According to David, from 2011-2016 the competition among fabric companies serving the independent market grew exponentially.
Even with just one brand, the Odessa’s business continued to suffer. They were in an expensive spiral of downsizing, trying to lower overhead fast enough to keep up with dropping sales. “We lost some very valuable designers because we couldn’t pay their royalties on time, so they left,” Ed says. Staff members were becoming demoralized.
A way out
Just when the company nearly hit rock bottom, David’s phone rang and he heard a familiar voice. It was Eddie Ricci, someone he knew well from the fabric community in Rhode Island. Also a third generation textile executive, Eddie was now CEO of Brand & Oppenheimer, a company he and his business partner, Ben Galpen, had grown from $20 to $50 million through streamlining and strategic acquisitions. He wanted to know if General Fabrics was for sale.
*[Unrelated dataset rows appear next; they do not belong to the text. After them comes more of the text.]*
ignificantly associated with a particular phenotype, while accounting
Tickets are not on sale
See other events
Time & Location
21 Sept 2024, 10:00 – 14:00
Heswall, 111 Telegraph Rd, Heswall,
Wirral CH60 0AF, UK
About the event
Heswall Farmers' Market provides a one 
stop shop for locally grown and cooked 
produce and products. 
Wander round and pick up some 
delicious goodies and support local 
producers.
“The timing wasn’t right,” David says. “We needed to fix our business.” The Odessas spent a year and a half restructuring to make General Fabrics more attractive to an equity partner. Then they called Eddie back. The deal closed February 1, 2018.
Brand & Oppenheimer owns a suite of textile companies serving the military, tactical, commercial, apparel, industrial, bias bindings, trim, and specialty end items markets. Quilting cottons was a welcome addition to their portfolio.
Once they’d been acquired, General Fabrics was immediately financially viable again. Orders started coming through and deliveries were going out which invigorated the sales team. “It’s been really good. It’s been great,” David says with a smile. “We’re able to make commitments and keep them.”
David Odessa, Ed Ricci, and Ed Odessa.
Quilting cotton doubled, bolted, and ready to ship from the General Fabrics warehouse.
When asked what would have happened if Eddie hadn’t bought General Fabrics, David said “Without Eddie, we wouldn’t have made it to 2018. But now we’re strong. Thanks to Brand & Oppenheimer we’re viable. It’s not just the money part, it’s the people part. They’re behind us. They want us to succeed.”
His brother, Ed, nods his head. “They’ve been a tremendous ally. It’s really a new beginning.”